▶ **Collected data entries**:
----
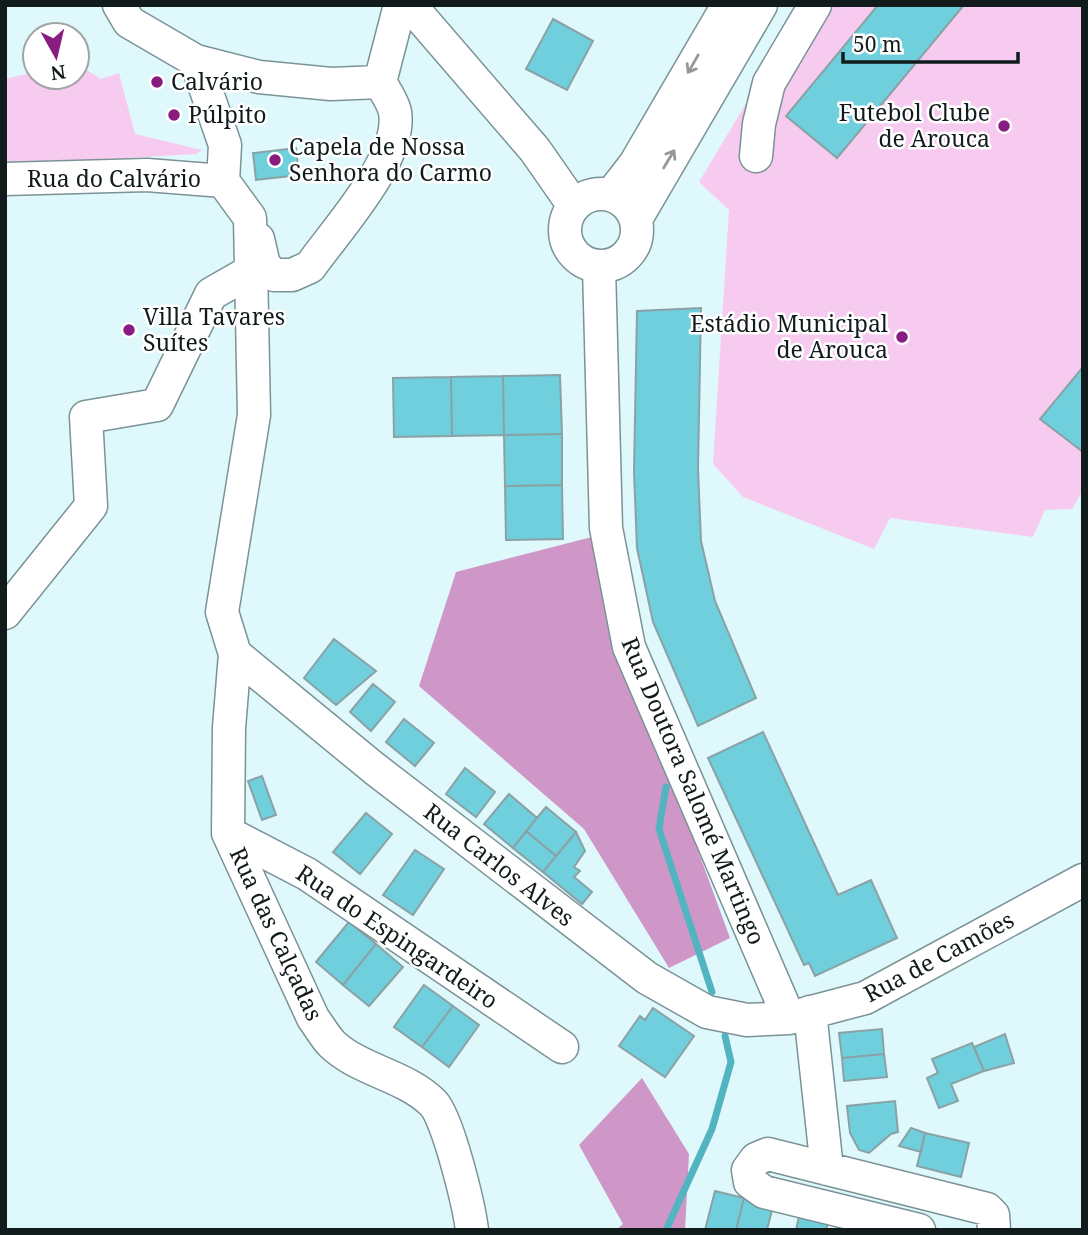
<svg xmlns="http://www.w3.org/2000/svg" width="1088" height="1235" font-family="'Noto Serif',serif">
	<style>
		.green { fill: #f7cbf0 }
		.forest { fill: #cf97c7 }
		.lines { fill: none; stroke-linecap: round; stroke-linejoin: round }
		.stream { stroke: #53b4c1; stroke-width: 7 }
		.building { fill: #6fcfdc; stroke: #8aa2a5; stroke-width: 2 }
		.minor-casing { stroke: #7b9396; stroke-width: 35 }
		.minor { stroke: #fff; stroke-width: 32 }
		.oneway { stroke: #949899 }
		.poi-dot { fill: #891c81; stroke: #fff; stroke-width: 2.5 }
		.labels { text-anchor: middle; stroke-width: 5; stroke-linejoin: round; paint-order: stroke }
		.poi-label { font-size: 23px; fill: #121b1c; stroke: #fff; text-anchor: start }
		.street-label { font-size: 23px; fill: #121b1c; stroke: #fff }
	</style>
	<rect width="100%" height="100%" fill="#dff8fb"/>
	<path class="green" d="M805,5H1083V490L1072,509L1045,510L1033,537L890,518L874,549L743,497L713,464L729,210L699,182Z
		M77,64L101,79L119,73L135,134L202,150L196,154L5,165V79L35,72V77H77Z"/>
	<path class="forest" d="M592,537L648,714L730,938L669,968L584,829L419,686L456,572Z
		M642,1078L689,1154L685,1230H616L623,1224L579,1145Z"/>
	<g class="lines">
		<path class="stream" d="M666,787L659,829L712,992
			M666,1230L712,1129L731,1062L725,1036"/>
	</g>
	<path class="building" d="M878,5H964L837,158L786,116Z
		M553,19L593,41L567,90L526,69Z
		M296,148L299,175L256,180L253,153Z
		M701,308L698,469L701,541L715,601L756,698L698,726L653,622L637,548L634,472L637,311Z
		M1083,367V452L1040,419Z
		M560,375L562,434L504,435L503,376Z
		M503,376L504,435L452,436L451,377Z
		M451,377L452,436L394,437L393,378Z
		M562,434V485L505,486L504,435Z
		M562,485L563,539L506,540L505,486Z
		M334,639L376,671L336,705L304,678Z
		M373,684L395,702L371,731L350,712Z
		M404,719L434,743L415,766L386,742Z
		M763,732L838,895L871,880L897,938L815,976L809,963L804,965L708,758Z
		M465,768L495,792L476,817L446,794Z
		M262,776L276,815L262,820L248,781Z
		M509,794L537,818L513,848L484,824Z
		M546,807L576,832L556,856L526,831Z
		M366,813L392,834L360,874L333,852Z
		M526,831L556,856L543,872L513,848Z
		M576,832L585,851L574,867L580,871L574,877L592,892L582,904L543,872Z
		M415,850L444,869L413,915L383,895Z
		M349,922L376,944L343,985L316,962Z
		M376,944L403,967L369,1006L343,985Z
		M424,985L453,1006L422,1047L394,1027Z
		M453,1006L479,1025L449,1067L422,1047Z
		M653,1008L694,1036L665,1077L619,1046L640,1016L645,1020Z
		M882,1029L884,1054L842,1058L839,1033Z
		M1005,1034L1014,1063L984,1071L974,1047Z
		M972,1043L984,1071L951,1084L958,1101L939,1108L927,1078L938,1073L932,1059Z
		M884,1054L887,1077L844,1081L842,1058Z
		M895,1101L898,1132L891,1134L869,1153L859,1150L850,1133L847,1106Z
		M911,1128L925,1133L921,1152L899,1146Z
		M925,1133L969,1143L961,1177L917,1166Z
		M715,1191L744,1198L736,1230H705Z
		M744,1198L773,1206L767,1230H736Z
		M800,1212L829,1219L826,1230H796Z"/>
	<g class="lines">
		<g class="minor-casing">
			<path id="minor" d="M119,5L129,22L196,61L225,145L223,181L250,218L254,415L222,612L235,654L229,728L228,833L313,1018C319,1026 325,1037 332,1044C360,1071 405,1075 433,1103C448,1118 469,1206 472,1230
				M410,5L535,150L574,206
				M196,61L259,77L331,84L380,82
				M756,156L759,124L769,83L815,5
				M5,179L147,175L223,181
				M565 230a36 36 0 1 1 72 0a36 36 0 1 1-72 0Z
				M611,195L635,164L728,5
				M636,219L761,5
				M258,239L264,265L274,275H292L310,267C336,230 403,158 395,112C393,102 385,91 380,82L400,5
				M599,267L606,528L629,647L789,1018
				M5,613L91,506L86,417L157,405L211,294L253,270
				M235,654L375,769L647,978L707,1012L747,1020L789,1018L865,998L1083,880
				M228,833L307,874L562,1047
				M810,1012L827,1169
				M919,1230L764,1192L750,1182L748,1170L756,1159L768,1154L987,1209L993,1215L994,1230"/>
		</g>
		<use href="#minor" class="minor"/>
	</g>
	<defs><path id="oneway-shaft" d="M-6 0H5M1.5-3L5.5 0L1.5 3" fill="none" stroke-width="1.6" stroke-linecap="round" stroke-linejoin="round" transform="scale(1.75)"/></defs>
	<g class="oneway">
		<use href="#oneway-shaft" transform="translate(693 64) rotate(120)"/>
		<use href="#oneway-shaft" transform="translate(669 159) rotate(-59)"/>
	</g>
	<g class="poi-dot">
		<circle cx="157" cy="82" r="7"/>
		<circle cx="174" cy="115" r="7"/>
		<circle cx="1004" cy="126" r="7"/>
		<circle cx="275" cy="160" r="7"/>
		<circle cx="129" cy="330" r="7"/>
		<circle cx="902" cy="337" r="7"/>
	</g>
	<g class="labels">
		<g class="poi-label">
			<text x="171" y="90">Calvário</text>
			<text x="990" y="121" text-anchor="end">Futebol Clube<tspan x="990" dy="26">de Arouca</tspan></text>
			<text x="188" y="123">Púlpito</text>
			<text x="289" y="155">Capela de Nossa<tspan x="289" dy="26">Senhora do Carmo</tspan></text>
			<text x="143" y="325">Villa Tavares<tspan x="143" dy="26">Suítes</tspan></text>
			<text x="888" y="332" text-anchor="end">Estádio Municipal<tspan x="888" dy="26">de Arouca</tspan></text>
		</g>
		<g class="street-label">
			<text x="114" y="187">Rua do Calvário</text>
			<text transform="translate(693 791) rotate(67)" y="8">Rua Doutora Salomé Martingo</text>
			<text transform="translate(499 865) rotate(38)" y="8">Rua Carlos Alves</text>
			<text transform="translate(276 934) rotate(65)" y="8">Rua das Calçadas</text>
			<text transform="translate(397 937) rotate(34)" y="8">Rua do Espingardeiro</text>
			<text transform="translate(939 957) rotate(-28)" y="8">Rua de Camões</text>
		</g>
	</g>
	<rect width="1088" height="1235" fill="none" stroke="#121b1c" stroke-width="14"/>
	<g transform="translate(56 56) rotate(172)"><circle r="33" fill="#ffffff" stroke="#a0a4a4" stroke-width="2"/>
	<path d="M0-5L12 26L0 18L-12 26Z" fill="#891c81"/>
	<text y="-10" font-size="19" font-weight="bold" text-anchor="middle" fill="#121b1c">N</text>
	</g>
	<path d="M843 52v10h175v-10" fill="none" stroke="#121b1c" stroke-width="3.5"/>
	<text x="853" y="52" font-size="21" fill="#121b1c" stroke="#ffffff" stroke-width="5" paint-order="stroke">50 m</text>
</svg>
----
▶ **Problem statement**:
In the copy, include no pictures; otherwise transcribe the entries exactly.

▶ **Answer space**:
<svg xmlns="http://www.w3.org/2000/svg" width="1088" height="1235" font-family="'Noto Serif',serif">
	<style>
		.green { fill: #f7cbf0 }
		.forest { fill: #cf97c7 }
		.lines { fill: none; stroke-linecap: round; stroke-linejoin: round }
		.stream { stroke: #53b4c1; stroke-width: 7 }
		.building { fill: #6fcfdc; stroke: #8aa2a5; stroke-width: 2 }
		.minor-casing { stroke: #7b9396; stroke-width: 35 }
		.minor { stroke: #fff; stroke-width: 32 }
		.oneway { stroke: #949899 }
		.poi-dot { fill: #891c81; stroke: #fff; stroke-width: 2.5 }
		.labels { text-anchor: middle; stroke-width: 5; stroke-linejoin: round; paint-order: stroke }
		.poi-label { font-size: 23px; fill: #121b1c; stroke: #fff; text-anchor: start }
		.street-label { font-size: 23px; fill: #121b1c; stroke: #fff }
	</style>
	<rect width="100%" height="100%" fill="#dff8fb"/>
	<path class="green" d="M805,5H1083V490L1072,509L1045,510L1033,537L890,518L874,549L743,497L713,464L729,210L699,182Z
		M77,64L101,79L119,73L135,134L202,150L196,154L5,165V79L35,72V77H77Z"/>
	<path class="forest" d="M592,537L648,714L730,938L669,968L584,829L419,686L456,572Z
		M642,1078L689,1154L685,1230H616L623,1224L579,1145Z"/>
	<g class="lines">
		<path class="stream" d="M666,787L659,829L712,992
			M666,1230L712,1129L731,1062L725,1036"/>
	</g>
	<path class="building" d="M878,5H964L837,158L786,116Z
		M553,19L593,41L567,90L526,69Z
		M296,148L299,175L256,180L253,153Z
		M701,308L698,469L701,541L715,601L756,698L698,726L653,622L637,548L634,472L637,311Z
		M1083,367V452L1040,419Z
		M560,375L562,434L504,435L503,376Z
		M503,376L504,435L452,436L451,377Z
		M451,377L452,436L394,437L393,378Z
		M562,434V485L505,486L504,435Z
		M562,485L563,539L506,540L505,486Z
		M334,639L376,671L336,705L304,678Z
		M373,684L395,702L371,731L350,712Z
		M404,719L434,743L415,766L386,742Z
		M763,732L838,895L871,880L897,938L815,976L809,963L804,965L708,758Z
		M465,768L495,792L476,817L446,794Z
		M262,776L276,815L262,820L248,781Z
		M509,794L537,818L513,848L484,824Z
		M546,807L576,832L556,856L526,831Z
		M366,813L392,834L360,874L333,852Z
		M526,831L556,856L543,872L513,848Z
		M576,832L585,851L574,867L580,871L574,877L592,892L582,904L543,872Z
		M415,850L444,869L413,915L383,895Z
		M349,922L376,944L343,985L316,962Z
		M376,944L403,967L369,1006L343,985Z
		M424,985L453,1006L422,1047L394,1027Z
		M453,1006L479,1025L449,1067L422,1047Z
		M653,1008L694,1036L665,1077L619,1046L640,1016L645,1020Z
		M882,1029L884,1054L842,1058L839,1033Z
		M1005,1034L1014,1063L984,1071L974,1047Z
		M972,1043L984,1071L951,1084L958,1101L939,1108L927,1078L938,1073L932,1059Z
		M884,1054L887,1077L844,1081L842,1058Z
		M895,1101L898,1132L891,1134L869,1153L859,1150L850,1133L847,1106Z
		M911,1128L925,1133L921,1152L899,1146Z
		M925,1133L969,1143L961,1177L917,1166Z
		M715,1191L744,1198L736,1230H705Z
		M744,1198L773,1206L767,1230H736Z
		M800,1212L829,1219L826,1230H796Z"/>
	<g class="lines">
		<g class="minor-casing">
			<path id="minor" d="M119,5L129,22L196,61L225,145L223,181L250,218L254,415L222,612L235,654L229,728L228,833L313,1018C319,1026 325,1037 332,1044C360,1071 405,1075 433,1103C448,1118 469,1206 472,1230
				M410,5L535,150L574,206
				M196,61L259,77L331,84L380,82
				M756,156L759,124L769,83L815,5
				M5,179L147,175L223,181
				M565 230a36 36 0 1 1 72 0a36 36 0 1 1-72 0Z
				M611,195L635,164L728,5
				M636,219L761,5
				M258,239L264,265L274,275H292L310,267C336,230 403,158 395,112C393,102 385,91 380,82L400,5
				M599,267L606,528L629,647L789,1018
				M5,613L91,506L86,417L157,405L211,294L253,270
				M235,654L375,769L647,978L707,1012L747,1020L789,1018L865,998L1083,880
				M228,833L307,874L562,1047
				M810,1012L827,1169
				M919,1230L764,1192L750,1182L748,1170L756,1159L768,1154L987,1209L993,1215L994,1230"/>
		</g>
		<use href="#minor" class="minor"/>
	</g>
	<defs><path id="oneway-shaft" d="M-6 0H5M1.5-3L5.5 0L1.5 3" fill="none" stroke-width="1.6" stroke-linecap="round" stroke-linejoin="round" transform="scale(1.75)"/></defs>
	<g class="oneway">
		<use href="#oneway-shaft" transform="translate(693 64) rotate(120)"/>
		<use href="#oneway-shaft" transform="translate(669 159) rotate(-59)"/>
	</g>
	<g class="poi-dot">
		<circle cx="157" cy="82" r="7"/>
		<circle cx="174" cy="115" r="7"/>
		<circle cx="1004" cy="126" r="7"/>
		<circle cx="275" cy="160" r="7"/>
		<circle cx="129" cy="330" r="7"/>
		<circle cx="902" cy="337" r="7"/>
	</g>
	<g class="labels">
		<g class="poi-label">
			<text x="171" y="90">Calvário</text>
			<text x="990" y="121" text-anchor="end">Futebol Clube<tspan x="990" dy="26">de Arouca</tspan></text>
			<text x="188" y="123">Púlpito</text>
			<text x="289" y="155">Capela de Nossa<tspan x="289" dy="26">Senhora do Carmo</tspan></text>
			<text x="143" y="325">Villa Tavares<tspan x="143" dy="26">Suítes</tspan></text>
			<text x="888" y="332" text-anchor="end">Estádio Municipal<tspan x="888" dy="26">de Arouca</tspan></text>
		</g>
		<g class="street-label">
			<text x="114" y="187">Rua do Calvário</text>
			<text transform="translate(693 791) rotate(67)" y="8">Rua Doutora Salomé Martingo</text>
			<text transform="translate(499 865) rotate(38)" y="8">Rua Carlos Alves</text>
			<text transform="translate(276 934) rotate(65)" y="8">Rua das Calçadas</text>
			<text transform="translate(397 937) rotate(34)" y="8">Rua do Espingardeiro</text>
			<text transform="translate(939 957) rotate(-28)" y="8">Rua de Camões</text>
		</g>
	</g>
	<rect width="1088" height="1235" fill="none" stroke="#121b1c" stroke-width="14"/>
	<g transform="translate(56 56) rotate(172)"><circle r="33" fill="#ffffff" stroke="#a0a4a4" stroke-width="2"/>
	<path d="M0-5L12 26L0 18L-12 26Z" fill="#891c81"/>
	<text y="-10" font-size="19" font-weight="bold" text-anchor="middle" fill="#121b1c">N</text>
	</g>
	<path d="M843 52v10h175v-10" fill="none" stroke="#121b1c" stroke-width="3.5"/>
	<text x="853" y="52" font-size="21" fill="#121b1c" stroke="#ffffff" stroke-width="5" paint-order="stroke">50 m</text>
</svg>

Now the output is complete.